How can businesses avoid invoice fraud?
Every company or organisation is vulnerable to invoice fraud. The key again is the human firewall and the awareness and vigilance of every member of staff within a company or organisation.
If there is a change to a normal payment, it has to be verified and for your own sake. You need to be able to prove you’ve verified it and taken all reasonable precautions to ensure the request is legitimate.
How can businesses stay safe when making payments?
Aside from making sure staff stay cautious and attentive, you should always check for irregularities including changes to supplier names and addresses and changes to invoiced amounts.
Modifications to supplier financial arrangements should be validated against any on-file supplier details. When a supplier invoice has been settled, best practice is to inform them, notifying them which account the payment was made to.
Your accounts team needs to check your bank statements carefully. Any suspicious debits should be reported to your bank as soon as possible.
Pay attention to your gut feelings too – if you’re uneasy about a request from a caller, say you’ll call them back and use your on-file contact details, not any number they might leave you with.
What about when receiving payments from customers?
A lot of business is now done online and this type of payment is another area of risk. If you accept payments via your website, make sure you’ve had your website independently checked with a proper Penetration (Pen) Test. This will tell you whether there are any known vulnerabilities you’re unaware of.
If you’re receiving credit card payments, you will also need to ensure you’re PCI compliant as this protects how your staff handle card details within the business, so they can’t be used fraudulently.
How can businesses keep their financial data safe from cyber criminals?
Start by assessing the internal and external vulnerabilities that can affect your business, and educate yourself and your team on how hackers can gain entry.
Make sure you have a security policy in place which is inherent in your culture. Make sure staff use complex, unique passwords (that aren’t shared) and maintain a clean desk environment to protect personal and confidential information.
Don’t trust emails – verify them, use the phone and talk to the right people. Make sure your systems and software are patched and up to date. Ransomware epidemics such as Wannacry only worked on unpatched systems.

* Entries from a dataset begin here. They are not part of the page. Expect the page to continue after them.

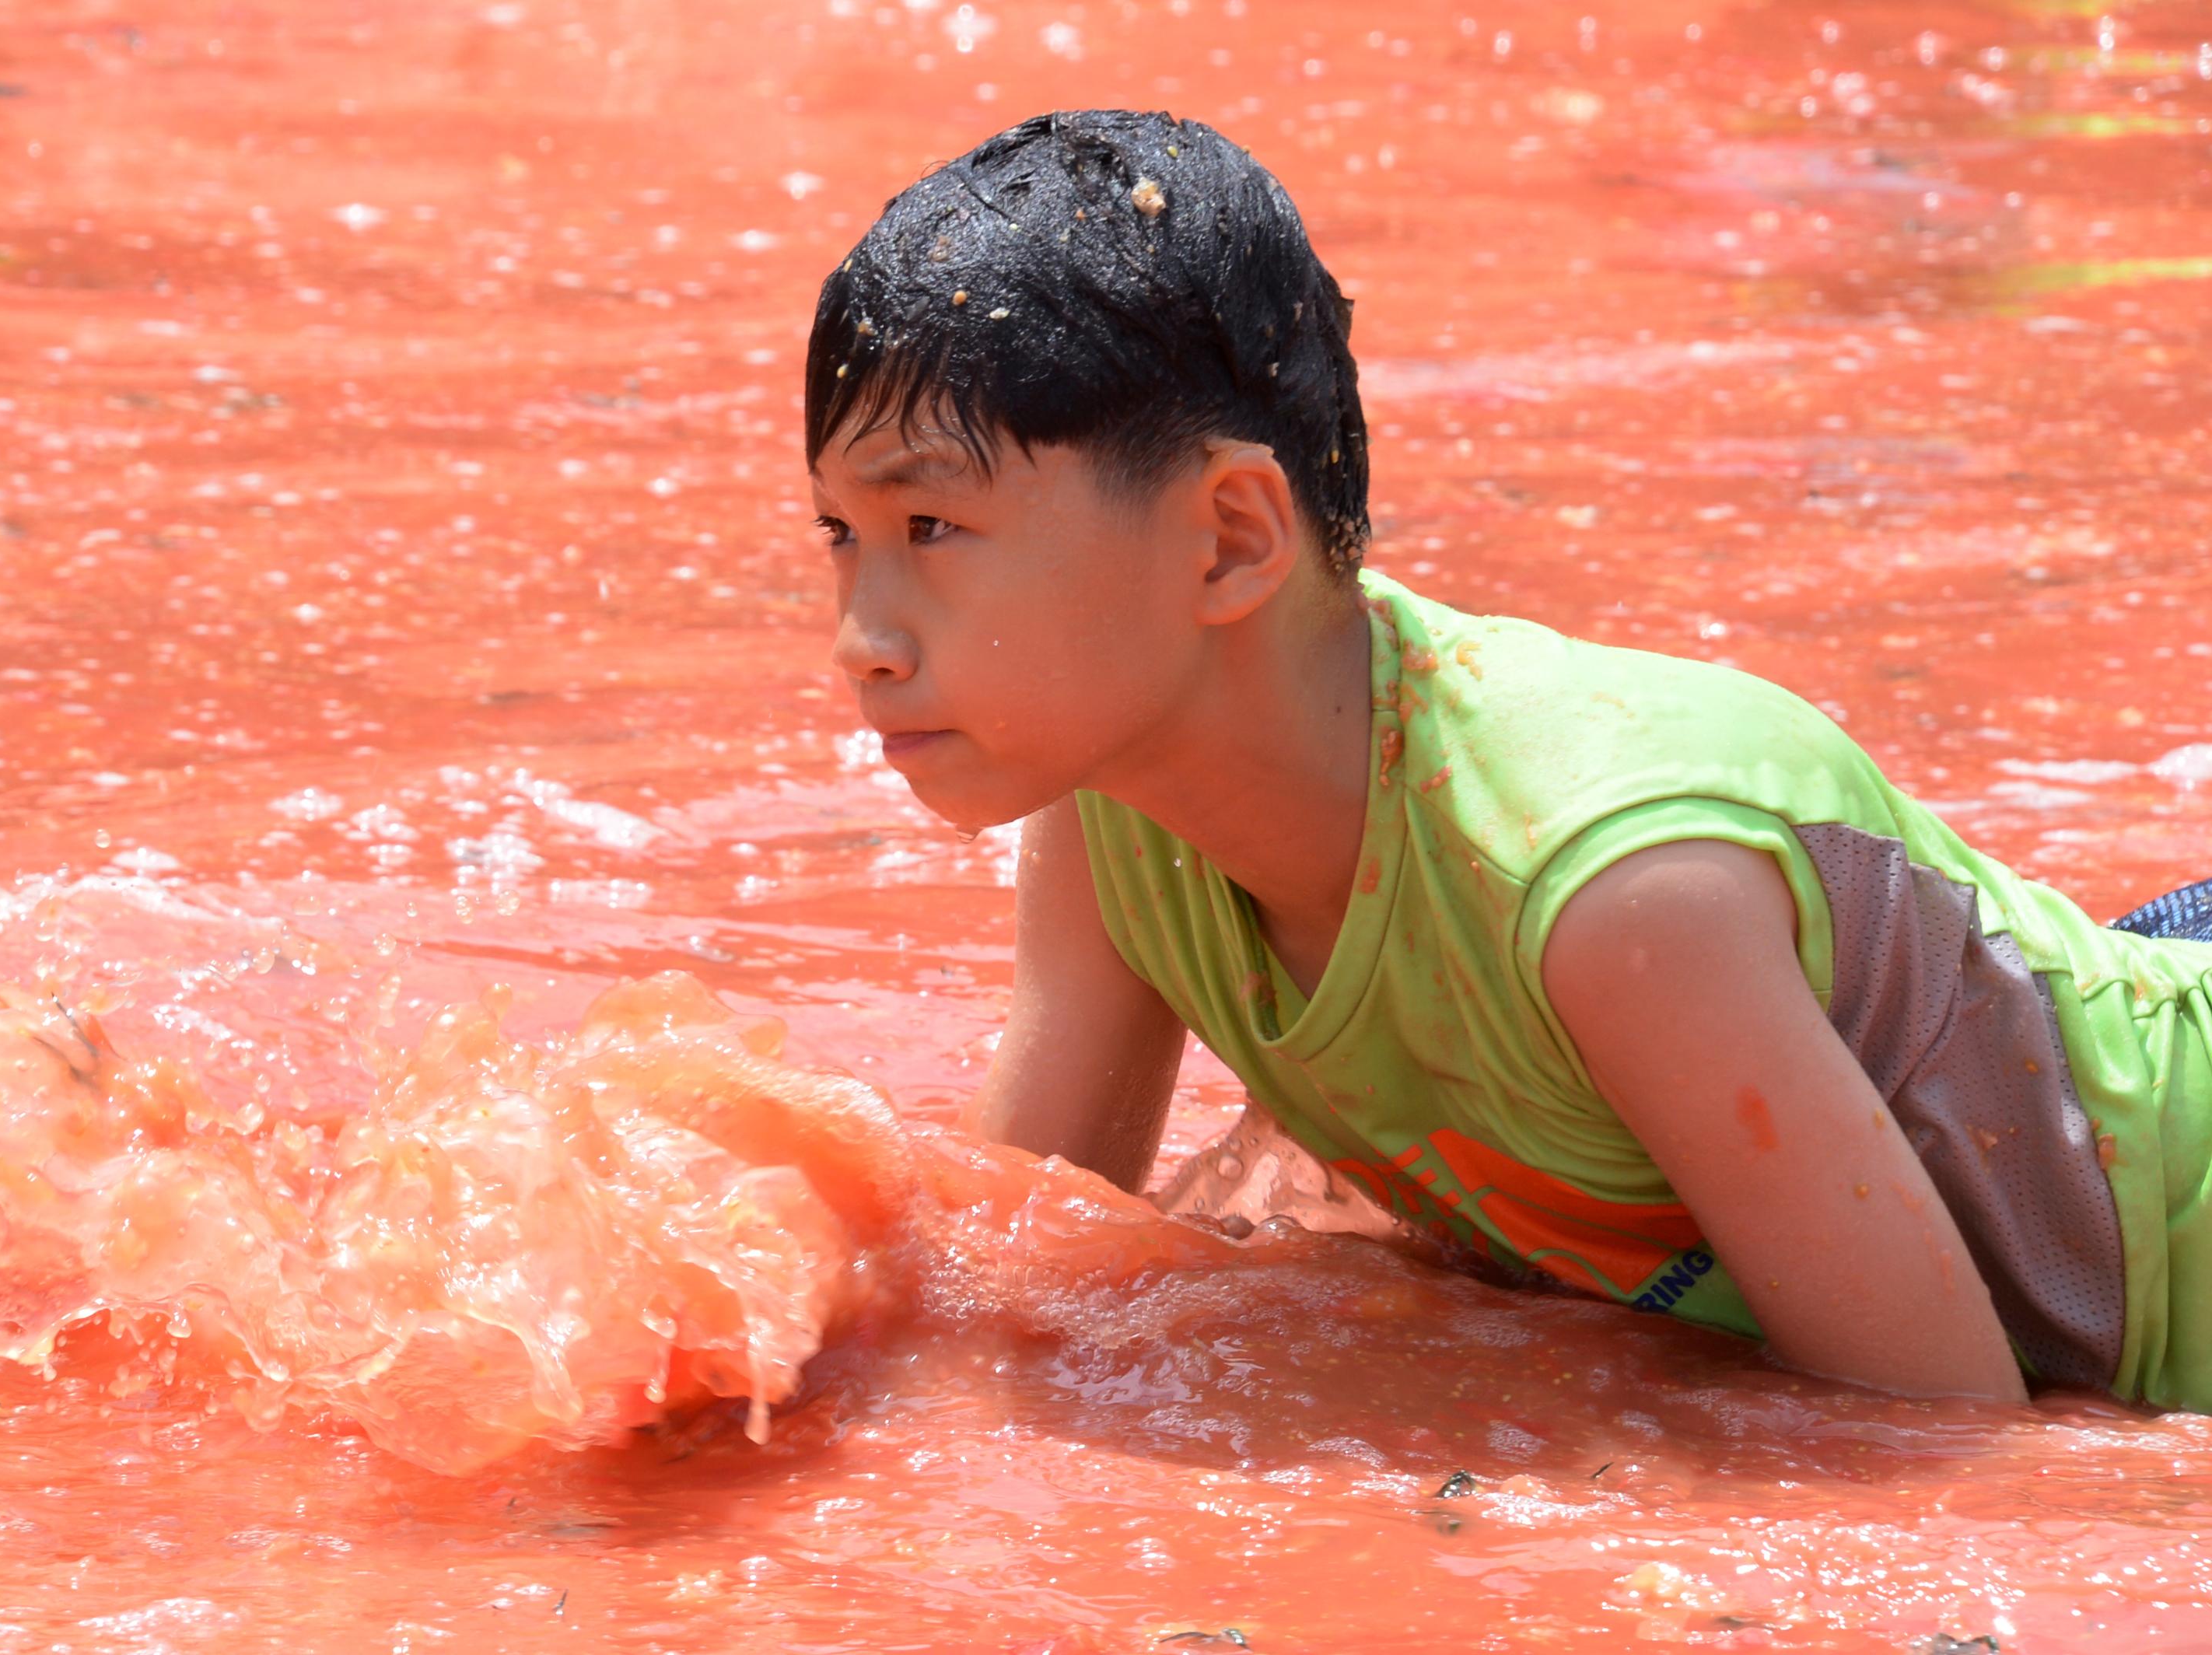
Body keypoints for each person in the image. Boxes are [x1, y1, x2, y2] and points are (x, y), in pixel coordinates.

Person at [802, 108, 2212, 1411]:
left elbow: (1943, 1453)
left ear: (1232, 537)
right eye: (840, 537)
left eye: (930, 531)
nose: (863, 636)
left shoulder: (1613, 894)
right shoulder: (1119, 818)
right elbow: (1018, 1282)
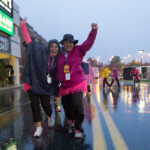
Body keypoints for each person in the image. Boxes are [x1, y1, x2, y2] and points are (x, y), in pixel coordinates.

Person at [57, 23, 98, 138]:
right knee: (66, 106)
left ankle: (79, 129)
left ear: (73, 43)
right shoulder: (59, 54)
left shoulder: (79, 50)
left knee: (77, 104)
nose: (68, 44)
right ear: (63, 43)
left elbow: (88, 43)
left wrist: (93, 30)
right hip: (64, 85)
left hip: (77, 83)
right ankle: (72, 120)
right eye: (66, 42)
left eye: (70, 42)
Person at [21, 18, 60, 138]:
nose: (53, 49)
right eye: (52, 46)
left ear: (58, 48)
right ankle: (38, 127)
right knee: (34, 104)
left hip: (45, 85)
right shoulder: (41, 50)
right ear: (48, 47)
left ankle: (49, 116)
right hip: (33, 82)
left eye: (56, 47)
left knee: (46, 105)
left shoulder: (58, 59)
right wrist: (23, 26)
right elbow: (30, 42)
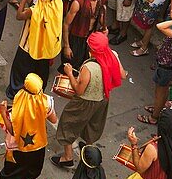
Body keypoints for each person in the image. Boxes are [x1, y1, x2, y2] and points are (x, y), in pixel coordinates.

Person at [53, 32, 124, 169]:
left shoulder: (89, 68)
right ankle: (87, 152)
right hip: (102, 100)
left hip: (84, 102)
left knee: (68, 124)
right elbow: (122, 75)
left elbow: (79, 90)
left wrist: (69, 73)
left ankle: (67, 158)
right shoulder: (112, 56)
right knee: (92, 126)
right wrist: (116, 58)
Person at [0, 73, 57, 179]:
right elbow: (54, 120)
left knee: (11, 173)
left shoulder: (17, 109)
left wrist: (3, 112)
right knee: (30, 167)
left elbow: (12, 130)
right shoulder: (47, 101)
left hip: (17, 147)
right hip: (38, 144)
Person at [6, 0, 63, 101]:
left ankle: (16, 97)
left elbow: (19, 15)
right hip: (45, 49)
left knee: (19, 75)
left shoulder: (35, 11)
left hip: (28, 47)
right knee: (40, 75)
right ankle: (36, 96)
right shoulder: (58, 3)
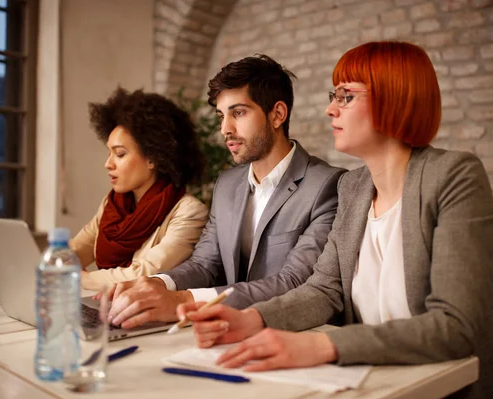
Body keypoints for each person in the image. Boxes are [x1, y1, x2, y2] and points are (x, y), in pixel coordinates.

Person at [179, 42, 493, 399]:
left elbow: (455, 326)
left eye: (345, 97)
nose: (330, 110)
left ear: (394, 99)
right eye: (332, 96)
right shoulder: (353, 186)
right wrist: (253, 319)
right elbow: (323, 290)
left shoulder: (454, 176)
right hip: (384, 384)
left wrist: (322, 345)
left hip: (466, 388)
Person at [104, 54, 345, 329]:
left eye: (238, 113)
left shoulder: (327, 185)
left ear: (278, 114)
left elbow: (293, 282)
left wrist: (182, 300)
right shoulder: (228, 184)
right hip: (227, 330)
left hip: (298, 335)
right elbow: (205, 264)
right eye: (221, 116)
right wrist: (156, 283)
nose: (225, 129)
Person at [0, 88, 209, 291]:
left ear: (154, 158)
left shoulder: (189, 212)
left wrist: (76, 277)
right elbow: (70, 254)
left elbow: (144, 273)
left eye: (120, 154)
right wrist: (9, 277)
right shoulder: (113, 206)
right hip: (107, 308)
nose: (108, 163)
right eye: (109, 153)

Just like any other form of disaster recovery, you need to have an incident response plan in your business that is widely understood and regularly practiced.
Why is it bad for businesses to use paper cheques and paper invoices?
My first response is that it is highly inefficient – they waste time and add additional labour, while slowing down the invoice and payment process. But it is also easier to commit fraud with paper-based systems – paper invoices or the occasional cheque are far easier to misappropriate than a secure digital system.
What cybersecurity measures should businesses put in place to stay safe?
On the technology front, I recommend you get certified for CyberEssentials – this is a big step forward for peace of mind and will likely reduce your insurance costs too. On the people side, if you’re not already training your staff about cybersecurity and the risks that we all face, I encourage you to start doing so now.
But the training needs to go pretty deep and it needs to be sustained – it’s not a one-off exercise. An intelligent person needs to hear something six times before they get it – and not everyone you work with is intelligent! Build your human firewall strong, build it high and stay safe.